Friday, November 09, 2012

Speaker Of The House Boehner And Senate Minority Leader McConnell Affirm: No Tax Hikes

By Susan Duclos

While Democrats celebrate victories on election day with Barack Obama's reelection, conservatives and liberals have focused on that, but the GOP in House were victorious as well, holding on to a massive majority.

Nothing has changed in the power structure. Democrats still control the Senate and White House, Republicans still hold the purse strings in the House of Representatives, despite a concentrated effort by House minority leader Nany Pelosi's and her assertions that Democrats would take control of the House.

They didn't.

That is the first point.

The second point is both Speaker of the House John Boehner and Senate Minority leader  Mitch McConnell have both said, since election night: No Tax Hikes.

McConnell:

"I wasn’t sent to Washington to raise anybody’s taxes to pay for more wasteful spending and this election doesn’t change my principles," McConnell said. "This election was a disappointment, without doubt, but let’s be clear about something: the House is still run by Republicans, and Republicans still maintain a robust minority in the Senate. I know some people out there think Tuesday’s results mean Republicans in Washington are now going to roll over and agree to Democrat demands that we hike tax rates before the end of the year. I’m here to tell them there is no truth to that notion whatsoever."

Boehner:

Raising tax rates is "unacceptable" to House Speaker John Boehner as he prepares to open negotiations on the looming "fiscal cliff" with the president and congressional Democrats, he told "World News" anchor Diane Sawyer today in an exclusive interview.

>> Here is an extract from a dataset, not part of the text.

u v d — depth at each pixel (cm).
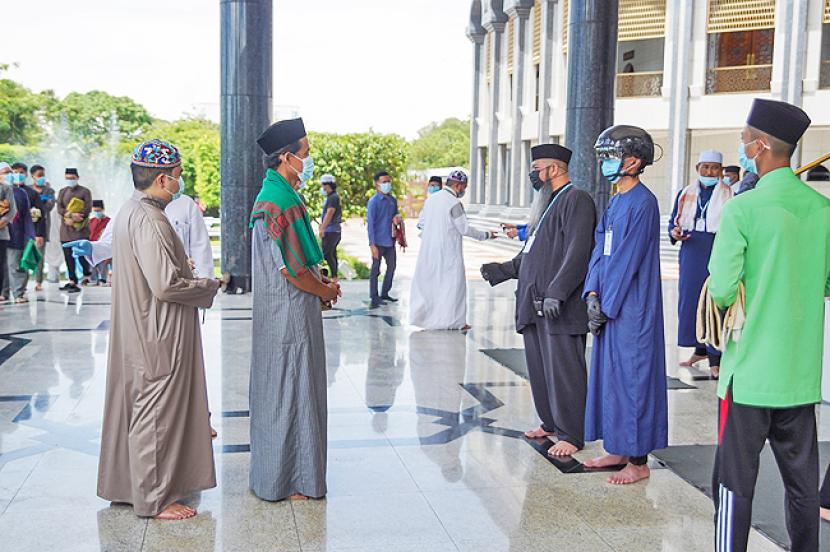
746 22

"Raising tax rates is unacceptable," Boehner, R-Ohio, said in his first broadcast interview since the election Tuesday.

"Frankly, it couldn't even pass the House. I'm not sure it could pass the Senate."

The best way to create new revenue is to create jobs, which creates more taxpayers and to help businesses expand, which creates jobs, puts money into the pockets of the people to spend in the economy. The bigger the businesses grow, the more they pay in taxes, hence more revenue for the government.

For the last two years it has been the responsibility of Republicans in the House to be, in Boehner's words on election night "the primary line of defense for the American people against a government that spends too much, taxes too much and certainly borrows too much."



As the numbers above show, that is still the House Republican's job and the people that voted for them to maintain that job expect them to be just as vigilant for the next two years.

Our job as conservatives is to remind them of that job, hold their feet to the fire, and make sure they understand that in the 2014 elections, we will stand behind them if they do so.